**Input data**
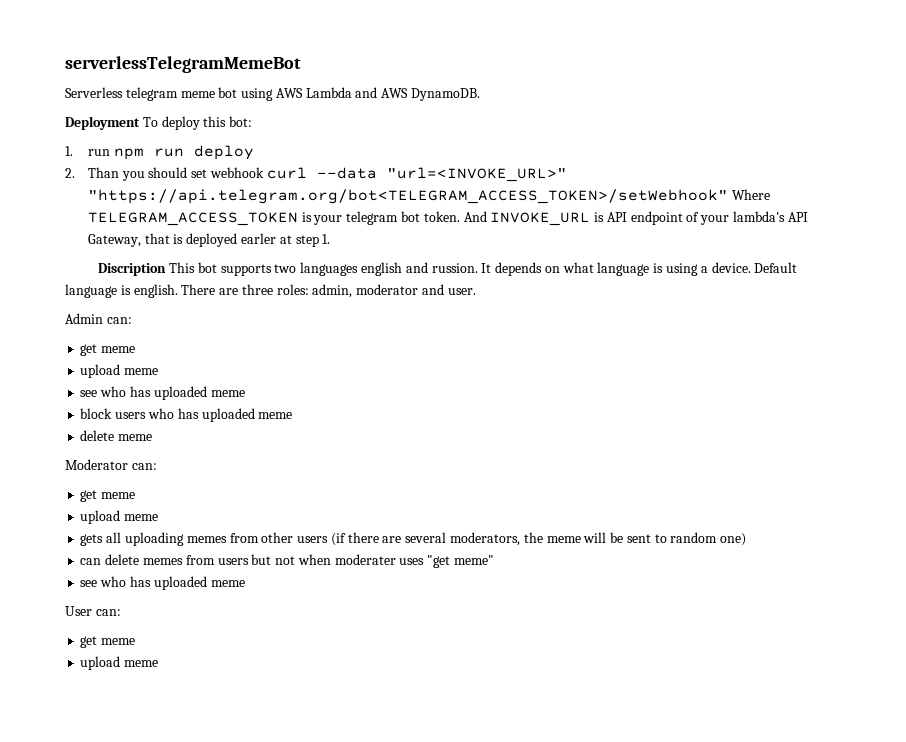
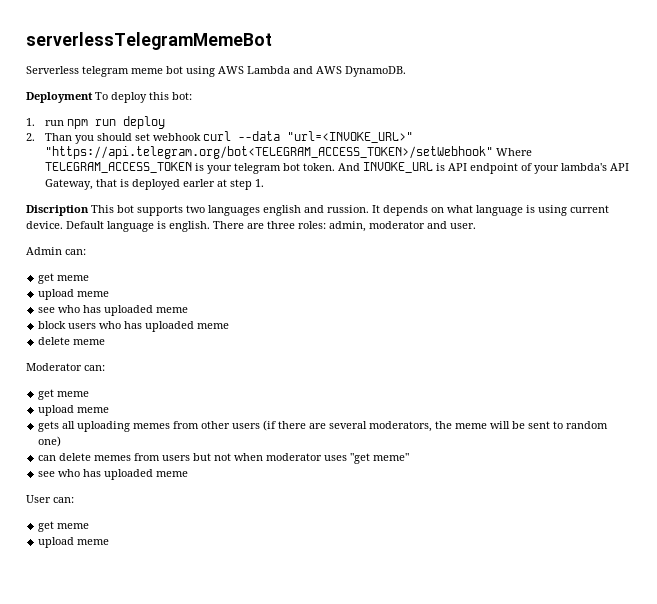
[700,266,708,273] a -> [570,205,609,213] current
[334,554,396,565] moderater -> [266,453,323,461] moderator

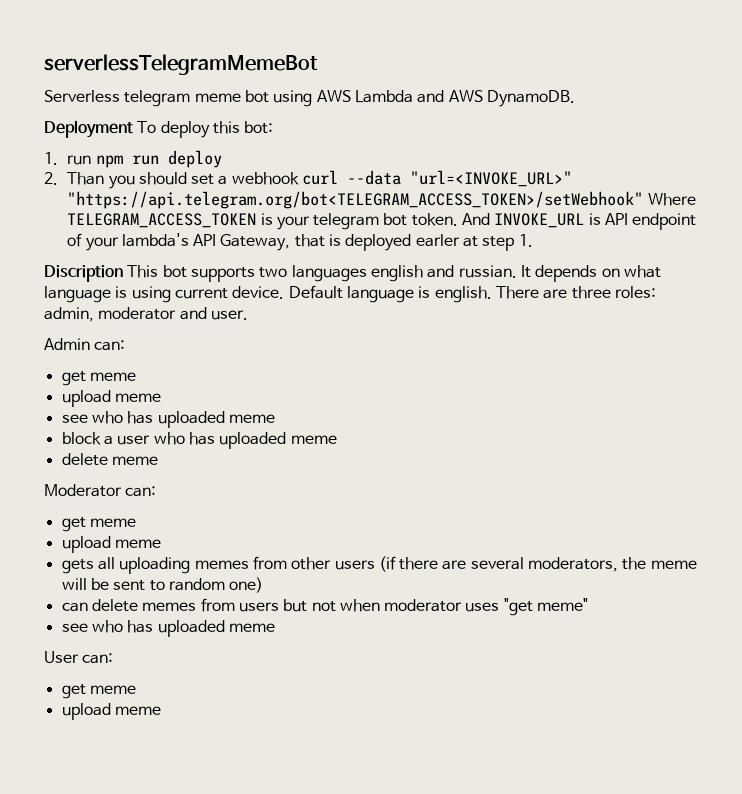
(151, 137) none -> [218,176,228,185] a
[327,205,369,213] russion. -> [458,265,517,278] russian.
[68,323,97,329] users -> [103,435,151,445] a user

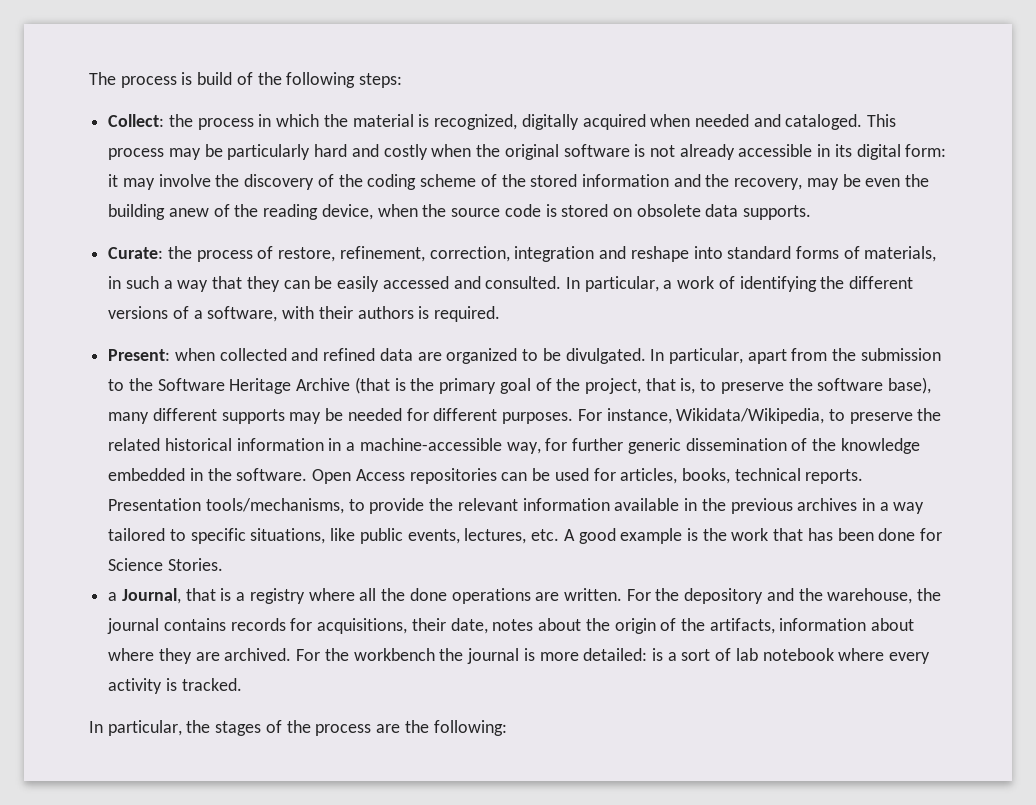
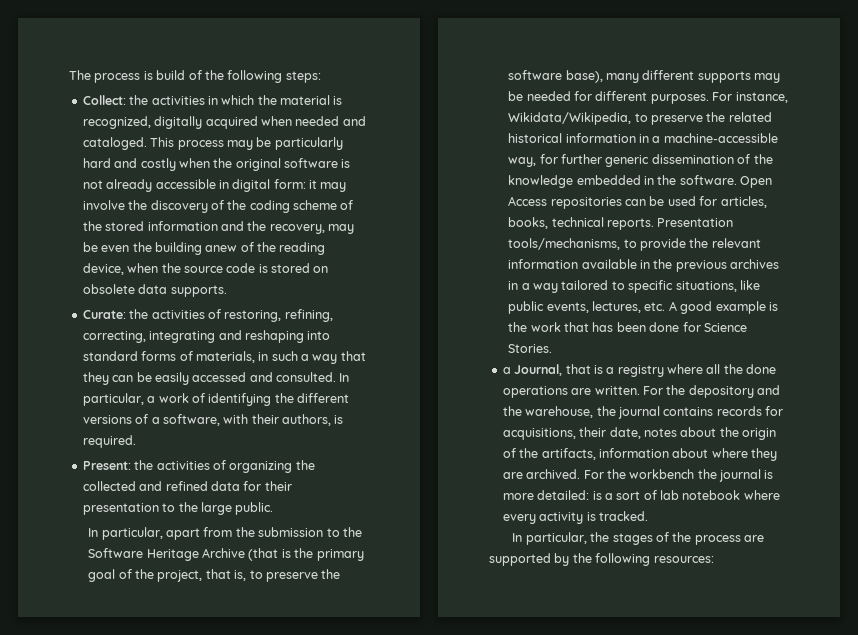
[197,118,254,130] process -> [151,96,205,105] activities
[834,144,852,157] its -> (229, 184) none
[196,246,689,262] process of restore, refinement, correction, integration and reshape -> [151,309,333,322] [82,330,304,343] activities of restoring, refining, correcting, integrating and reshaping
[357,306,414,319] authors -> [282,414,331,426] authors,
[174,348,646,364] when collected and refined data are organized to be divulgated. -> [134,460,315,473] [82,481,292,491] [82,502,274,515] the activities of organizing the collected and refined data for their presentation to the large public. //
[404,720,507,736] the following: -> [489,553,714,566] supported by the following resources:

**Exercise aim**
Look for the line with "[197,118,254,130] process ->" in the records above. Repeat it and each line after it exactly.

**Your response**
[197,118,254,130] process -> [151,96,205,105] activities
[834,144,852,157] its -> (229, 184) none
[196,246,689,262] process of restore, refinement, correction, integration and reshape -> [151,309,333,322] [82,330,304,343] activities of restoring, refining, correcting, integrating and reshaping
[357,306,414,319] authors -> [282,414,331,426] authors,
[174,348,646,364] when collected and refined data are organized to be divulgated. -> [134,460,315,473] [82,481,292,491] [82,502,274,515] the activities of organizing the collected and refined data for their presentation to the large public. //
[404,720,507,736] the following: -> [489,553,714,566] supported by the following resources:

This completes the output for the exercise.